Y. pestis is a non-motile coccobacillus, a facultative anaerobic bacterium with bipolar staining (giving it a safety pin appearance) that produces an antiphagocytic slime layer. Similar to other Yersinia species, it tests negative for urease, lactose fermentation, and indole. The species grows best in temperatures of 28–30 °C (82.4-86 °F), and at a pH of 7.2–7.6, but can live in a large temperature and pH range. It dies very rapidly if exposed to UV light, dried out, or exposed to temperatures higher than 40°C (104°F). There are 11 species in the Yersinia genus, and three of them cause human diseases. The other two are Yersinia pseudotuberculosis and Yersinia enterocolitica, infections by either of these are usually acquired from ingesting contaminated food or water.
Several complete genome sequences are available for various strains and subspecies of Y. pestis: strain KIM (of biovar Y. p. medievalis), and strain CO92 (of biovar Y. p. orientalis, obtained from a clinical isolate in the United States). In 2006 the genome sequence of a strain of biovar Antiqua was completed. Some strains are non-pathogenic, such as that of strain 91001, whose sequence was published in 2004.
Like Y. pseudotuberculosis and Y. enterocolitica, Y. pestis is host to the plasmid pCD1. It also hosts two other plasmids, pPCP1 (also called pPla or pPst) and pMT1 (also called pFra), that are not carried by the other Yersinia species. pFra codes for a phospholipase D that is important for the ability of Y. pestis to be transmitted by fleas. pPla codes for a protease, Pla, that activates plasmin in human hosts and is a very important virulence factor for pneumonic plague. Together, these plasmids and a pathogenicity island called HPI encode several proteins that cause the pathogenesis for which Y. pestis is famous. Among other things, these virulence factors are required for bacterial adhesion and injection of proteins into the host cell, invasion of bacteria in the host cell (via a type-III secretion system), and acquisition and binding of iron harvested from red blood cells (by siderophores). Y. pestis is thought to be descended from Y. pseudotuberculosis, DNA studies have found that the two are 83% similar, which is high enough to be considered the same species. In 1981 it was proposed that Y. pestis be reclassified as a subspecies of Y. pseudotuberculosis, but the Judicial Commission of the International Committee on Systematic Bacteriology declined to do this because the course of Y. pestis disease is so different than that of Y. pseudotuberculosis, which usually causes a mild diarrhea, that reclassification would generate confusion.
A comprehensive and comparative proteomics analysis of Y. pestis strain KIM was performed in 2006. The analysis focused on growth under four different sets of conditions that were designed to model flea and mammal hosts.

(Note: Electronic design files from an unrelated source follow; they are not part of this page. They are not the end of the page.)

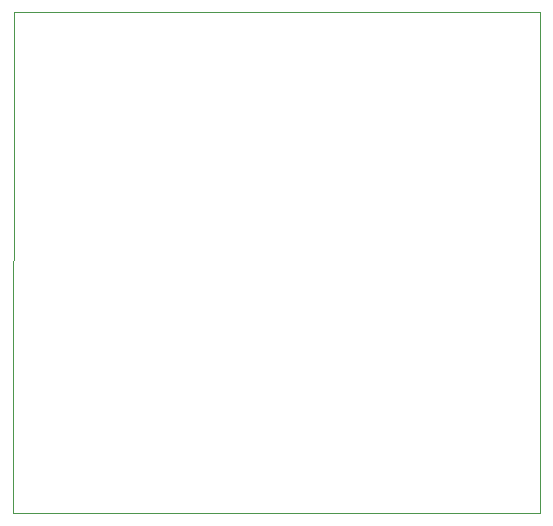
<source format=gm1>
G04 #@! TF.GenerationSoftware,KiCad,Pcbnew,(5.1.5)-3*
G04 #@! TF.CreationDate,2020-04-26T13:49:39+03:00*
G04 #@! TF.ProjectId,livecam,6c697665-6361-46d2-9e6b-696361645f70,rev?*
G04 #@! TF.SameCoordinates,Original*
G04 #@! TF.FileFunction,Profile,NP*
%FSLAX46Y46*%
G04 Gerber Fmt 4.6, Leading zero omitted, Abs format (unit mm)*
G04 Created by KiCad (PCBNEW (5.1.5)-3) date 2020-04-26 13:49:39*
%MOMM*%
%LPD*%
G04 APERTURE LIST*
%ADD10C,0.050000*%
G04 APERTURE END LIST*
D10*
X128670000Y-82980000D02*
X128680000Y-40590000D01*
X173210000Y-83000000D02*
X128670000Y-82980000D01*
X173210000Y-40610000D02*
X173210000Y-83000000D01*
X128680000Y-40590000D02*
X173210000Y-40610000D01*
M02*

</source>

Numerous bacterial small noncoding RNAs have been identified to play regulatory functions. Some can regulate the virulence genes. Some 63 novel putative sRNAs were identified through deep sequencing of the Y. pestis sRNA-ome. Among them was Yersinia-specific (also present in Y. pseudotuberculosis and Y. enterocolitica) Ysr141 (Yersinia small RNA 141). Ysr141 sRNA was shown to regulate the synthesis of the type III secretion system (T3SS) effector protein YopJ. The Yop-Ysc T3SS is a critical component of virulence for Yersinia species. Many novel sRNAs were identified from Y. pestis grown in vitro and in the infected lungs of mice suggesting they play role in bacterial physiology or pathogenesis. Among them, sR035 is predicted to pair with the SD region and transcription initiation site of a thermo-sensitive regulator ymoA, and sR084 is predicted to pair with fur, ferric uptake regulator.